The Brandon-Souris byelection was supposed to be boring.
Instead, a tumultuous and murky nomination process has angered local Tories and offered a smidgen of hope to an unlikely candidate -- the former Facebook executive running for the fourth-place Liberals.
In a move that shocked many, the Conservatives rejected the nomination paperwork of perceived front-runner Chris Kennedy, the young assistant to MP Merv Tweed, who stepped down in August to run Omnitrax Canada.
That left MLA Larry Maguire to take the Tory nomination by acclamation, and sparked accusations party brass meddled in the process to anoint their chosen man.
The mess prompted Inky Mark, the rogue former Conservative MP, to condemn the nomination process. And, in a full-page column Sunday, Brandon Sun managing editor James O'Connor, a former provincial Tory staffer, eviscerated the federal party and endorsed the Liberals. He called the Tory nomination a fiasco and a slimy game.
There is talk some Tories in Brandon may rip up their party memberships and consider the Liberals, who are now earning more attention than normally paid to a party that got bested by the Greens in the last two elections.
The Grit candidate is Rolf Dinsdale, a former Facebook senior executive and son of longtime Tory cabinet minister Walter Dinsdale, who represented the Brandon area in Parliament for a generation.
"I don't have a dog in (the Tory) fight but they seem to be driving moderates away, and I'm trying to court that vote," said Dinsdale.
Today, rookie Liberal Leader Justin Trudeau is making what's likely to be his first of several campaign visits to Brandon.

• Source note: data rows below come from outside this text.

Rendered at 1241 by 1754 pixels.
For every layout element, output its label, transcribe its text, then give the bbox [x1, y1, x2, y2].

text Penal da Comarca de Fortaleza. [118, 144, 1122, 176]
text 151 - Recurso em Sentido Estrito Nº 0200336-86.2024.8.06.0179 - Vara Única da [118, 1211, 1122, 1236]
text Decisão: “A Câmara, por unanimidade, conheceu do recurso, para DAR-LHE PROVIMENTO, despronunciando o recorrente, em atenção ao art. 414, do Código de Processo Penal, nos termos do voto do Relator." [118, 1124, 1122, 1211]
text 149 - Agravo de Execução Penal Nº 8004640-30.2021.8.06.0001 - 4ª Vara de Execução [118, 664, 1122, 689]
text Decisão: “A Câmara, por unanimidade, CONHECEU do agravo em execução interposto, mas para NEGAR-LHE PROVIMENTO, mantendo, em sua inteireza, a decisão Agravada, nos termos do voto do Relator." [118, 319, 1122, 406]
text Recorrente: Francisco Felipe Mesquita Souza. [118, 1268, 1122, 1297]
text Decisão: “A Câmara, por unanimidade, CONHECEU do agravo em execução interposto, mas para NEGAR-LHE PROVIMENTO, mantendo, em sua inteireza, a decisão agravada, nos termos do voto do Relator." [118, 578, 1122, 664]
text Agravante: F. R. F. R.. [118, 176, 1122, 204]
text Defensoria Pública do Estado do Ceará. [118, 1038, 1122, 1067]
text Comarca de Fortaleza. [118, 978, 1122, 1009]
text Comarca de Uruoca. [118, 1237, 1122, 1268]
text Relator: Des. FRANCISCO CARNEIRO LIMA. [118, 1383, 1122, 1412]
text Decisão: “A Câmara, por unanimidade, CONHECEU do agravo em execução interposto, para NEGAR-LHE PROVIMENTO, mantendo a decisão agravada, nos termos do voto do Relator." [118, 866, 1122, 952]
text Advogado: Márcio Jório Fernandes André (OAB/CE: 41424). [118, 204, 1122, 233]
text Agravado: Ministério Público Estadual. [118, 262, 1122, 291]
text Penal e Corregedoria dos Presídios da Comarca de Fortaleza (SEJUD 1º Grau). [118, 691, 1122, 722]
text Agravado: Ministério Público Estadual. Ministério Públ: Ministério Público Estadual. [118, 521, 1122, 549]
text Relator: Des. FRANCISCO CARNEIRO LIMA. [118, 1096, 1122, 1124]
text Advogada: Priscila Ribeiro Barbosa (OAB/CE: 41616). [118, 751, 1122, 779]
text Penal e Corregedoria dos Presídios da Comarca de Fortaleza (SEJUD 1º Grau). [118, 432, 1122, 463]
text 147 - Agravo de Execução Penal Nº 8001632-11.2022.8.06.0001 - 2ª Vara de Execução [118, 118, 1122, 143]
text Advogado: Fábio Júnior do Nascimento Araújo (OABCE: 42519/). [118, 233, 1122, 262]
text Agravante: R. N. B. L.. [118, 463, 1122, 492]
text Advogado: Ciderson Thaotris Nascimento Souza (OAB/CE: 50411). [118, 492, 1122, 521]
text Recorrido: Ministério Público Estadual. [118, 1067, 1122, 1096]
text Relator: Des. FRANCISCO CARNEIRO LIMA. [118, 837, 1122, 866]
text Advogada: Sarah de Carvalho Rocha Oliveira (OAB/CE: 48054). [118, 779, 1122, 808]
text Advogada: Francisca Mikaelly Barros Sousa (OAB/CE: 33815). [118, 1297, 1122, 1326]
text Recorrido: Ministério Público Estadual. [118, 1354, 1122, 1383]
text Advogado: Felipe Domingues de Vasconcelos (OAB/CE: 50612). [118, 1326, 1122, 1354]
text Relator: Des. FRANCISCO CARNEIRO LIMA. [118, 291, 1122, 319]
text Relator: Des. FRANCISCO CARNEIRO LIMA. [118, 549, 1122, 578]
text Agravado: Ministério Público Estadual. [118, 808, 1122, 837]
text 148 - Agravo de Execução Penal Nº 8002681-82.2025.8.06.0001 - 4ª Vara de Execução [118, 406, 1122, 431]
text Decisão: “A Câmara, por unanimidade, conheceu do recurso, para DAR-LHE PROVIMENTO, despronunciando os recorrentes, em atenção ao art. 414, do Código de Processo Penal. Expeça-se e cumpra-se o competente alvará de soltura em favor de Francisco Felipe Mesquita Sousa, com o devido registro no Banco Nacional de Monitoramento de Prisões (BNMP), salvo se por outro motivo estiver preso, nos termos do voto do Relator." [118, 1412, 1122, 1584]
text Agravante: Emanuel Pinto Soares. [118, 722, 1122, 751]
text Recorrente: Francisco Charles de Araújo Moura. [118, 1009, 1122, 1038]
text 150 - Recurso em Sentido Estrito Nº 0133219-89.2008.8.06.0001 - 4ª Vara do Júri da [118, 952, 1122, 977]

Meanwhile, the Conservative Party is fighting back, defending the process as fair and above-board.
"The party obviously wanted a nomination race, and not the nonsense that has followed," said a senior Conservative source who spoke on condition of anonymity. "Bottom line here is Chris totally buggered this up."
Kennedy's nomination paperwork, including a $1,000 cheque, was due in Ottawa at 5 p.m. Brandon time on Sept. 11. A Purolator tracking record obtained by the Free Press shows the paperwork wasn't mailed until 4 p.m., an hour before the documents were due in Ottawa. The paperwork didn't arrive until nearly 1 p.m. the following day, and the Conservative source said the cheque was missing.
The source said there is no flexibility in the rules, which were laid out clearly and repeatedly beforehand. Real meddling would have involved finagling the rules to accommodate Kennedy, said the source. Then it would have been Maguire's camp up in arms, especially since it flew a campaign volunteer to Ottawa to ensure memberships arrived in time.
As he has all week, Kennedy said he couriered the documents to Ottawa in plenty of time, and is "absolutely" sure he included the cheque.
He said Monday the he-said-she-said of the previous week is doing no one any favours.
"I'm going to step away from politics for a time," he said.
Prime Minister Stephen Harper has not yet called the Brandon-Souris byelection, or one in Provencher to replace former MP Vic Toews, who retired in July. It's widely expected the byelections will be called later this fall.